Rewrite the passage about Boyd, Wisconsin from "Boyd is an autonomous" to "sqmi, all land.", swapping "village" for "settlement".

*** Source extract ***

Boyd is an autonomous village in the town of Delmar, Chippewa County, Wisconsin, United States. The population was 605 at the 2020 census.

==Geography==
Boyd is located at (44.951890, -91.039134), several miles west of Stanley in the same town, and also settled and platted when the Wisconsin Central Railroad built its line through the area.

According to the United States Census Bureau, the village has a total area of 1.85 sqmi, all land.

*** End of Source extract ***
*** Information supplied ***

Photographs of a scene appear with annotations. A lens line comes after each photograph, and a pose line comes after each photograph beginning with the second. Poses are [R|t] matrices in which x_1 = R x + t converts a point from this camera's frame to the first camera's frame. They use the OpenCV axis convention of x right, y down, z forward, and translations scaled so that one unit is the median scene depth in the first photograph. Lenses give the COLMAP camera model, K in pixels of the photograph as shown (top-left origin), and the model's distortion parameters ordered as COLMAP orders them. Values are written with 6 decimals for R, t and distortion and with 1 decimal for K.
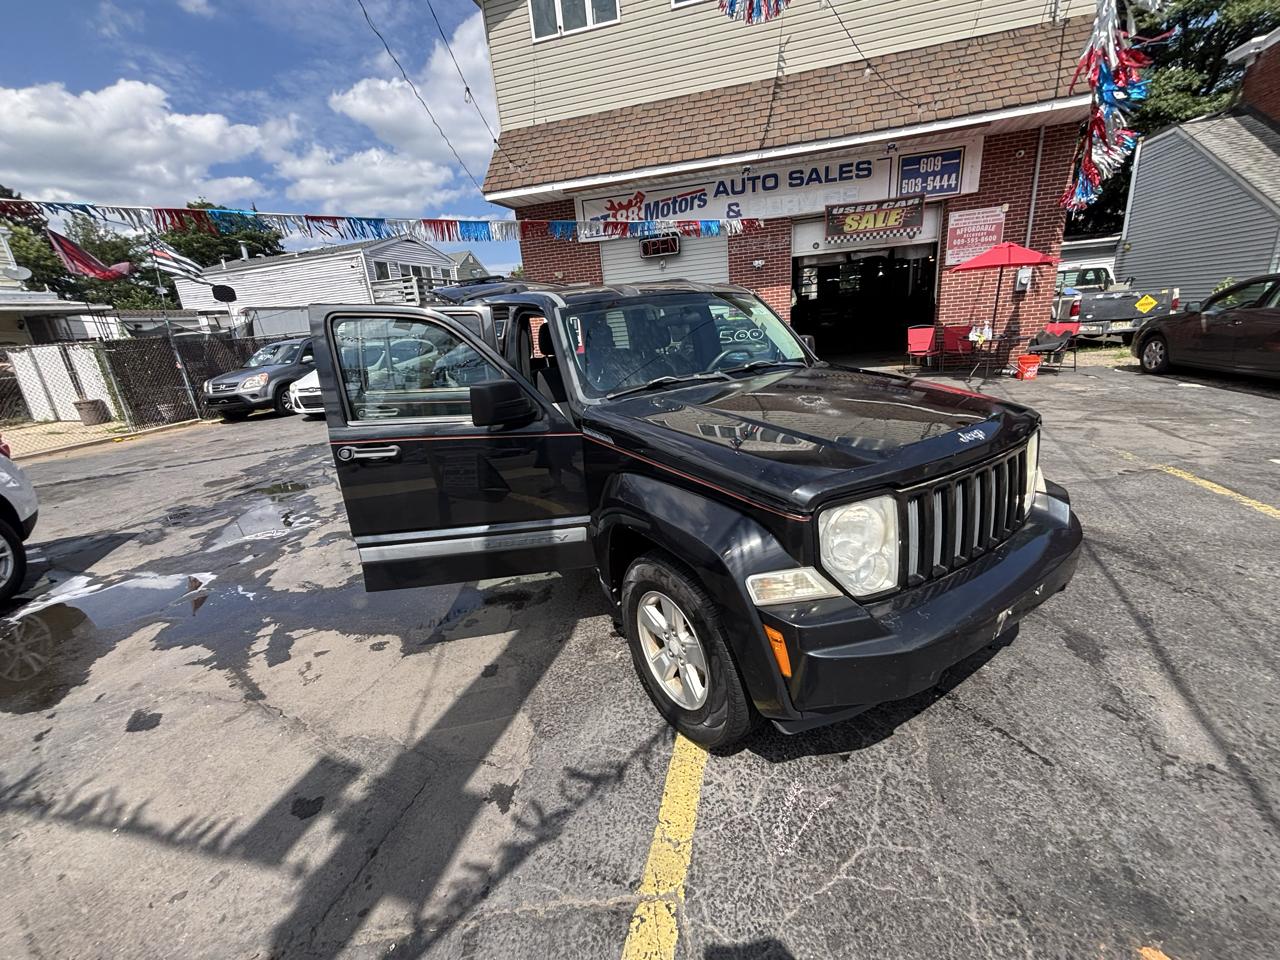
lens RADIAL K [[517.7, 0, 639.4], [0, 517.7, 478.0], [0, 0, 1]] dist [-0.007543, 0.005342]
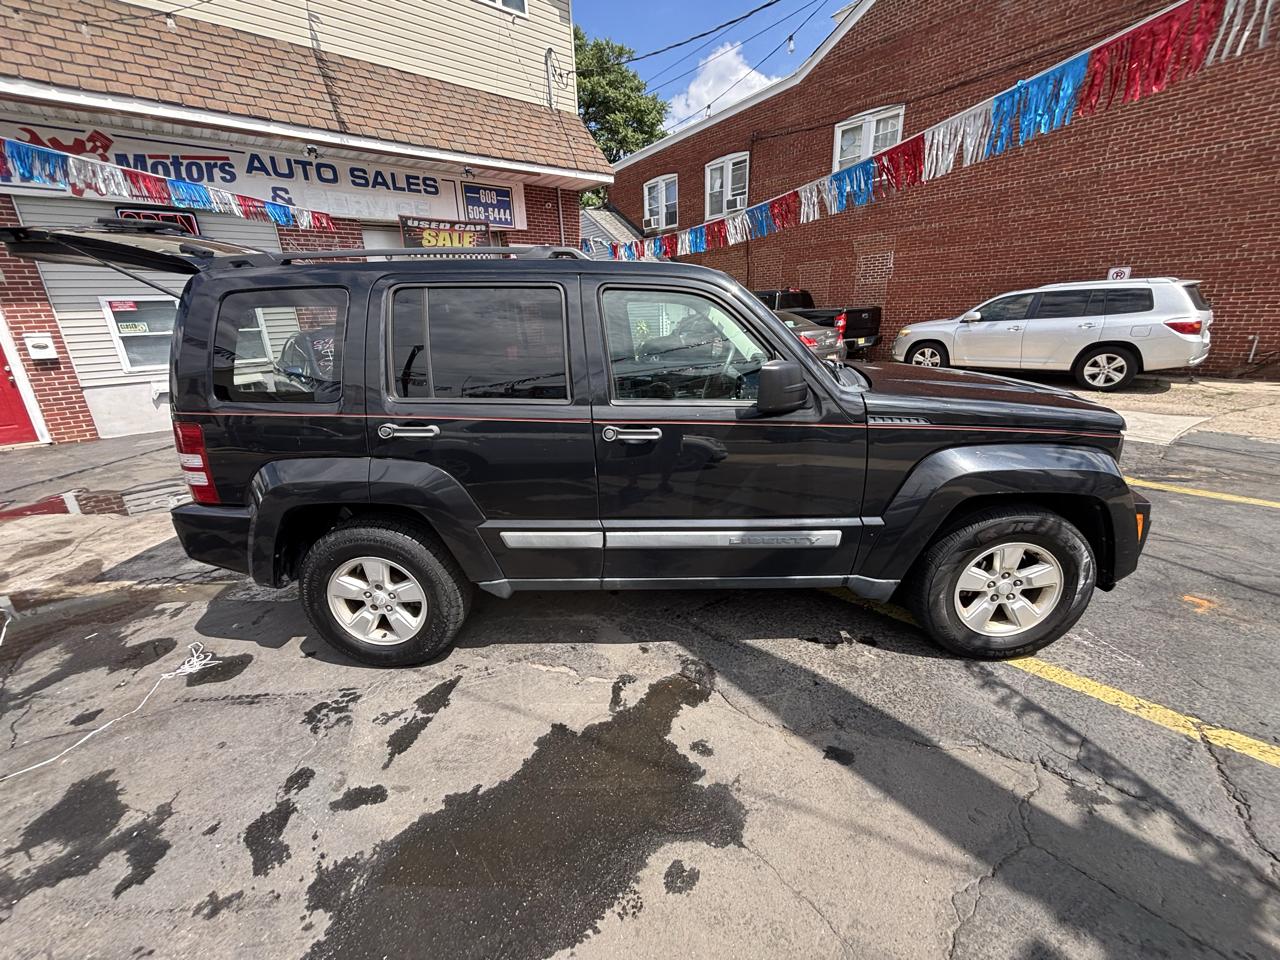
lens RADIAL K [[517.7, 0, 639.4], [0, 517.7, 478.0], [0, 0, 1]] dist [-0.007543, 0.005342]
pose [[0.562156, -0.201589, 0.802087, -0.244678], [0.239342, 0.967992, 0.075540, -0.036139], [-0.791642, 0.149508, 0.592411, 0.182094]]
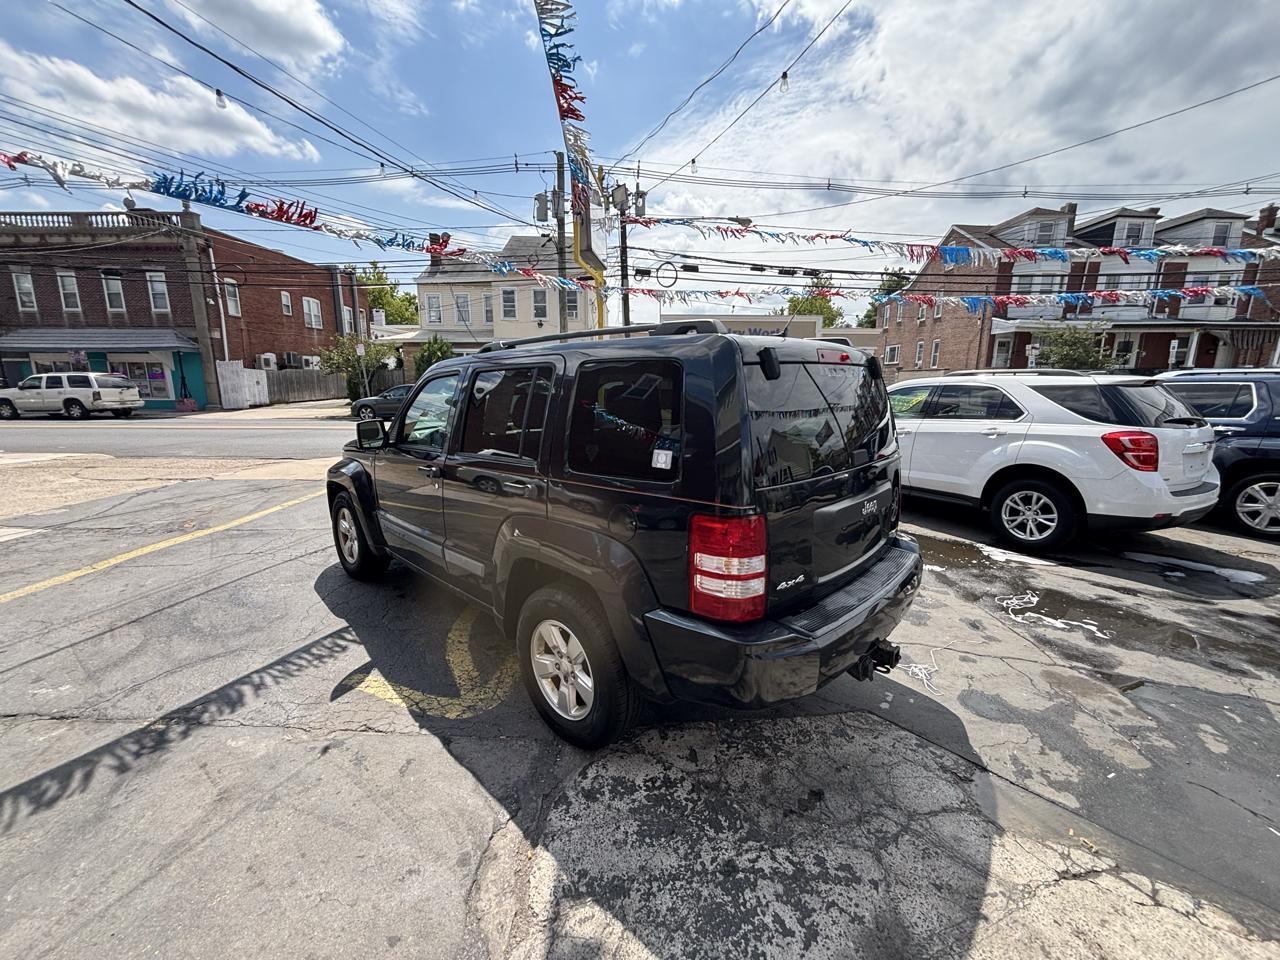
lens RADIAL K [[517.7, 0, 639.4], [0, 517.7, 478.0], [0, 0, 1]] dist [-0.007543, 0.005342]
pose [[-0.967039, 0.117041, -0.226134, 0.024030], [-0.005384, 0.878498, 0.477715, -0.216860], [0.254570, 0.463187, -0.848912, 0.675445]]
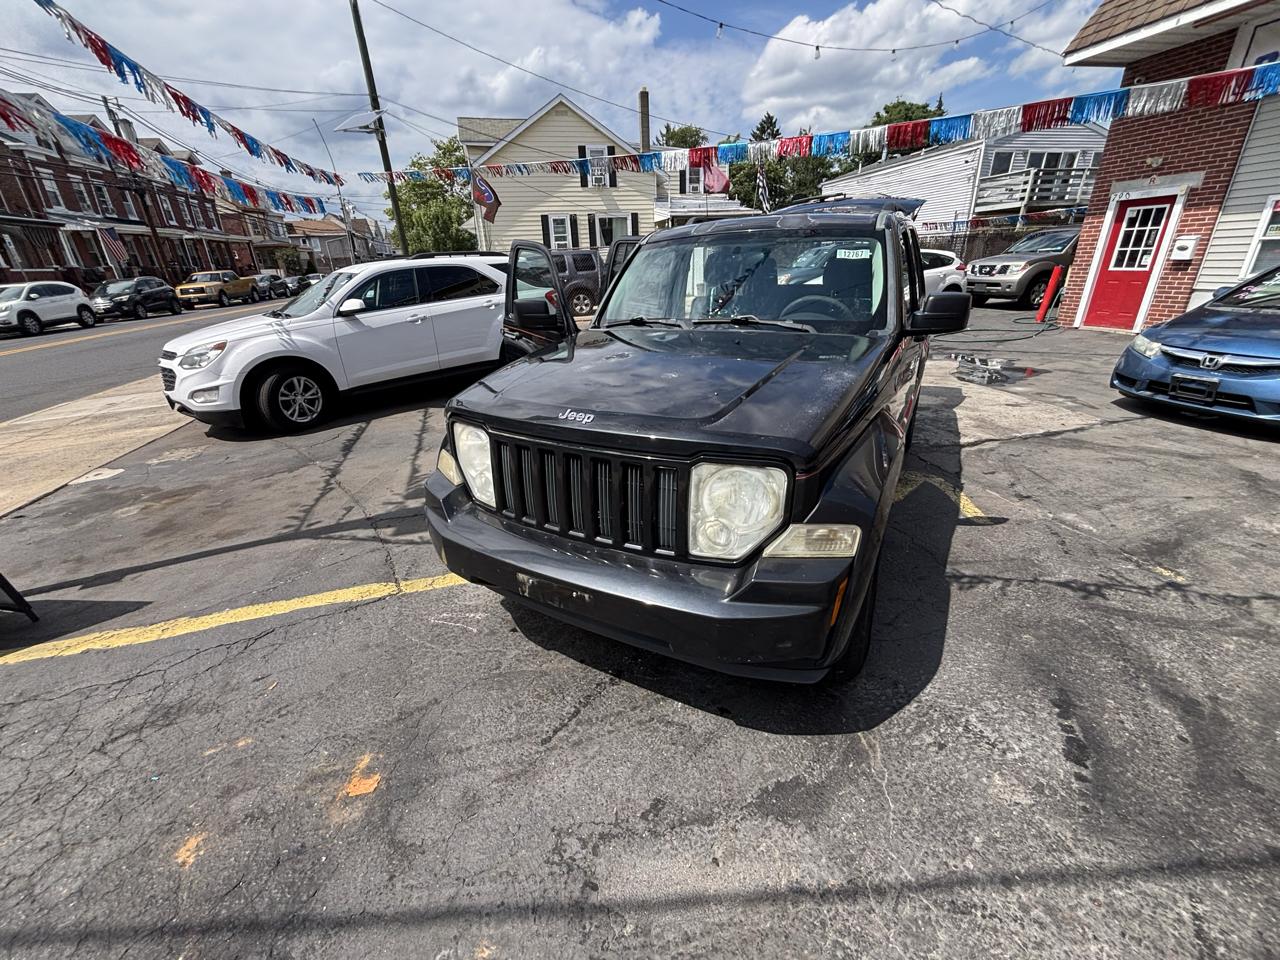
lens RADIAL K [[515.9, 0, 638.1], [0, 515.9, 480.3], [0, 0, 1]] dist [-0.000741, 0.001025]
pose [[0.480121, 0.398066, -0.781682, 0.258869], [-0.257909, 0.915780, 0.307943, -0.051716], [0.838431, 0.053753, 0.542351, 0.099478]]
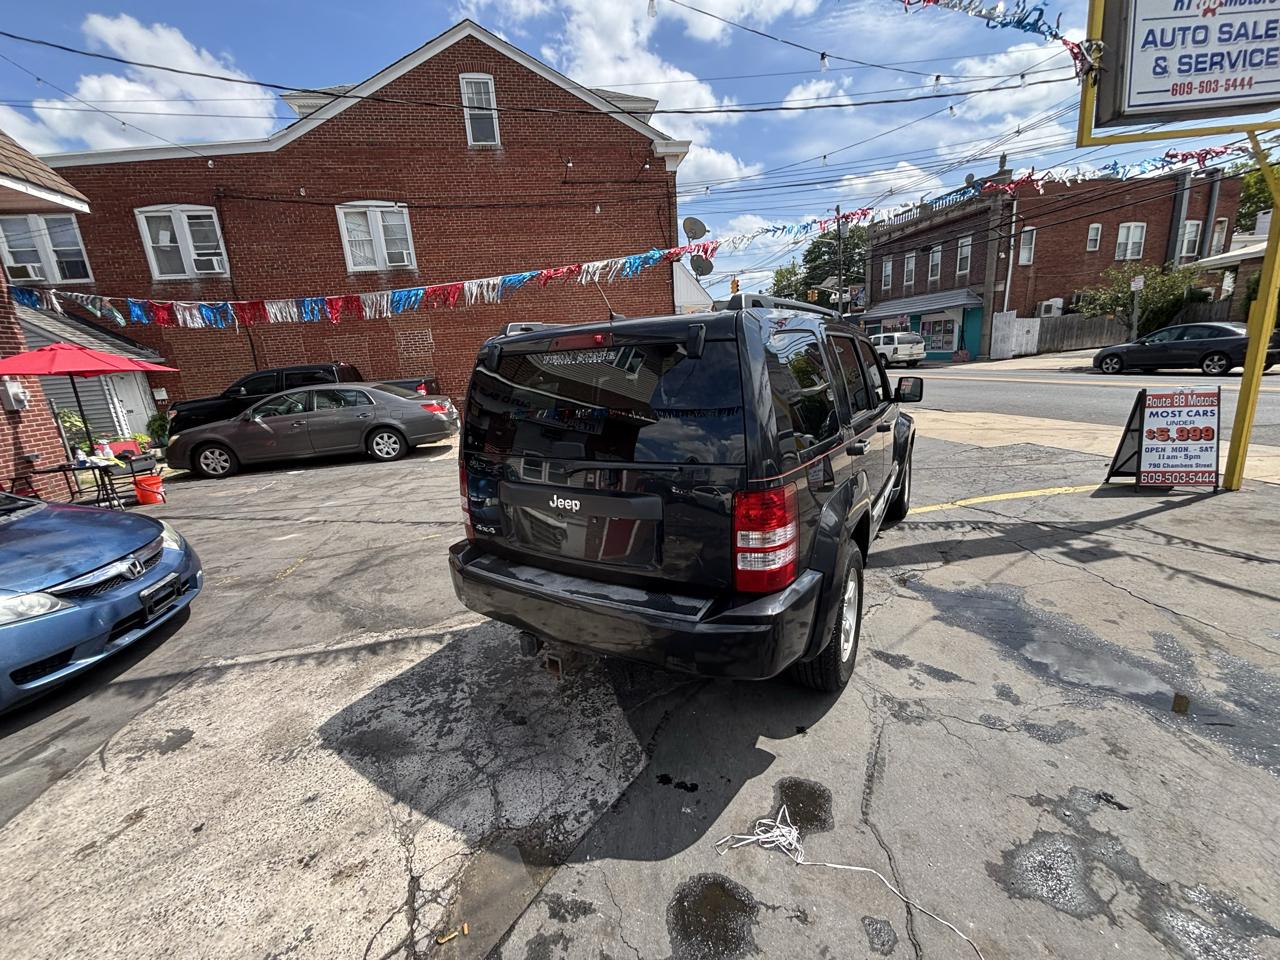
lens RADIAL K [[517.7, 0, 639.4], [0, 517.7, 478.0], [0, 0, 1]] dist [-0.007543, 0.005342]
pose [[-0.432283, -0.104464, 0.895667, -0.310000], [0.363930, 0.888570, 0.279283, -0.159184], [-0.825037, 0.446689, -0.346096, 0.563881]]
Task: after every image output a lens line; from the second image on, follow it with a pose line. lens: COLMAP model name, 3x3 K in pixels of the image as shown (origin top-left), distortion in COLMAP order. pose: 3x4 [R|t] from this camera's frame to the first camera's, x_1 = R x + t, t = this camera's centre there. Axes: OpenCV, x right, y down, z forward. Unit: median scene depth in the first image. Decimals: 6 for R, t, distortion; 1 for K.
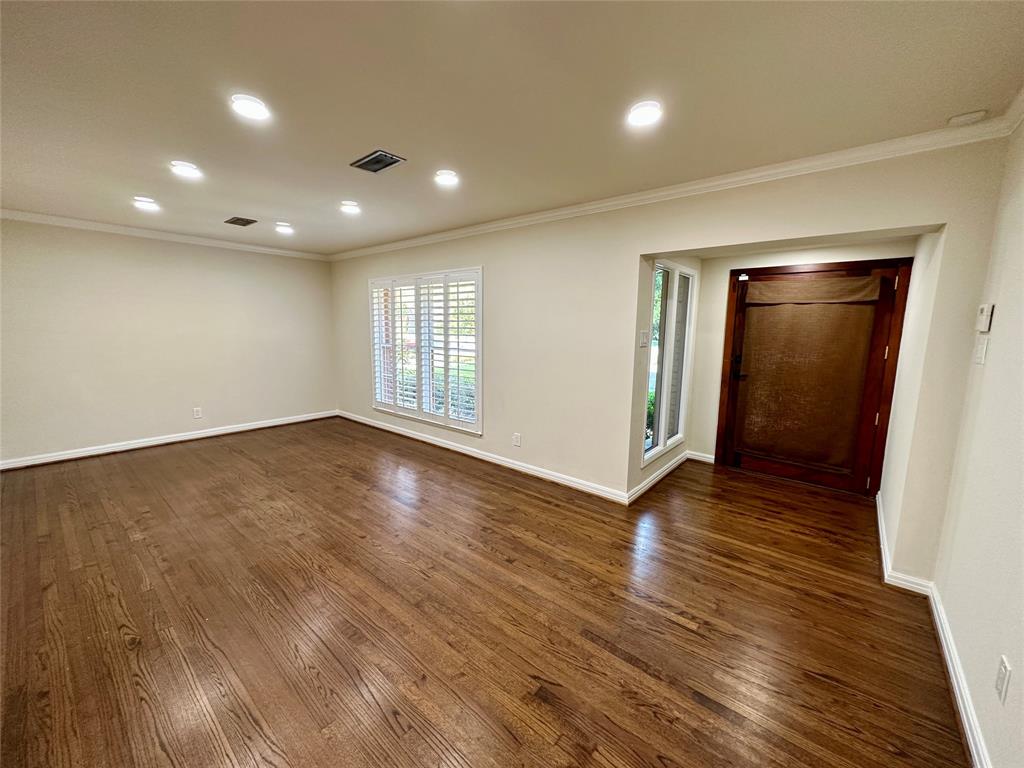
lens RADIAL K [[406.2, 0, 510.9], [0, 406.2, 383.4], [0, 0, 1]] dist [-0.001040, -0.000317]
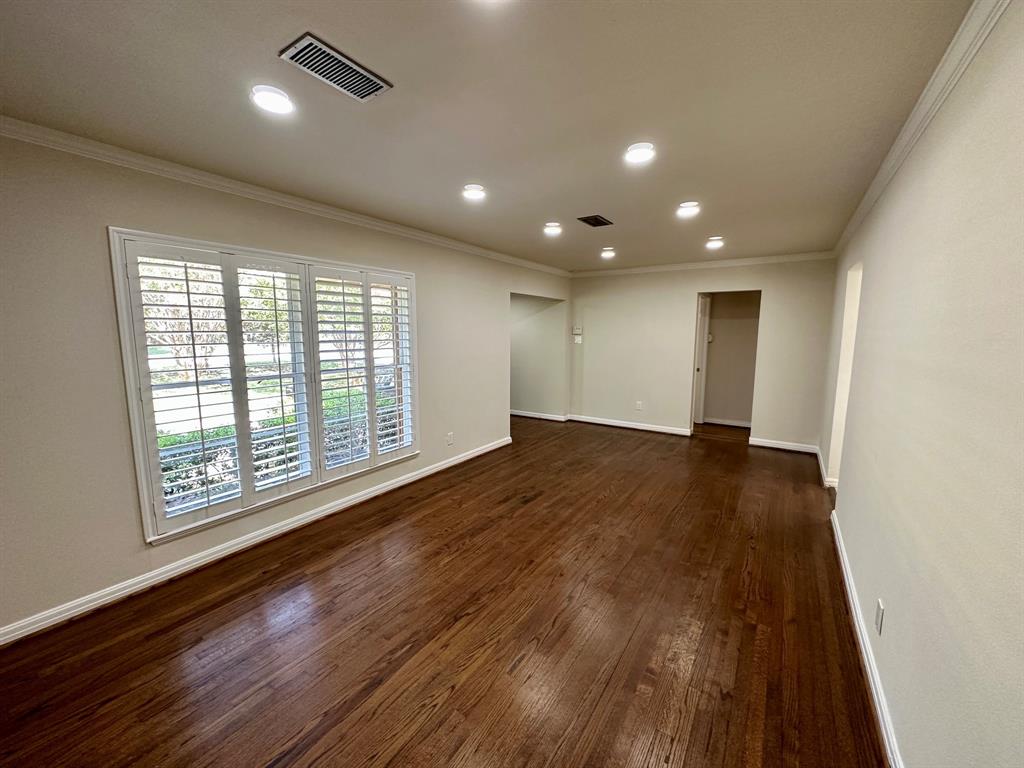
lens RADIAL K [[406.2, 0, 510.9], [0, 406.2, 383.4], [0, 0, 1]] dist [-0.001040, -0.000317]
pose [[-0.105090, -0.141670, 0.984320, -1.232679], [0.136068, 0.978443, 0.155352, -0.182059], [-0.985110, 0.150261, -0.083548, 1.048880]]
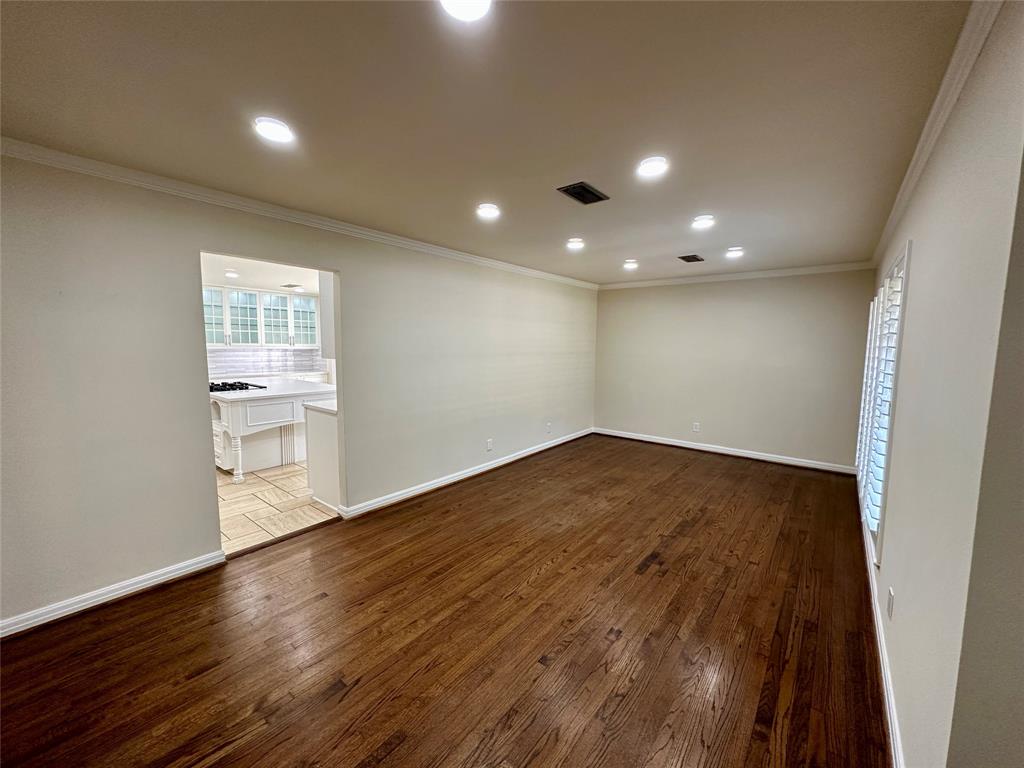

*** End of Information supplied ***

== Answer to the problem ==
Boyd is an autonomous settlement in the town of Delmar, Chippewa County, Wisconsin, United States. The population was 605 at the 2020 census.

==Geography==
Boyd is located at (44.951890, -91.039134), several miles west of Stanley in the same town, and also settled and platted when the Wisconsin Central Railroad built its line through the area.

According to the United States Census Bureau, the settlement has a total area of 1.85 sqmi, all land.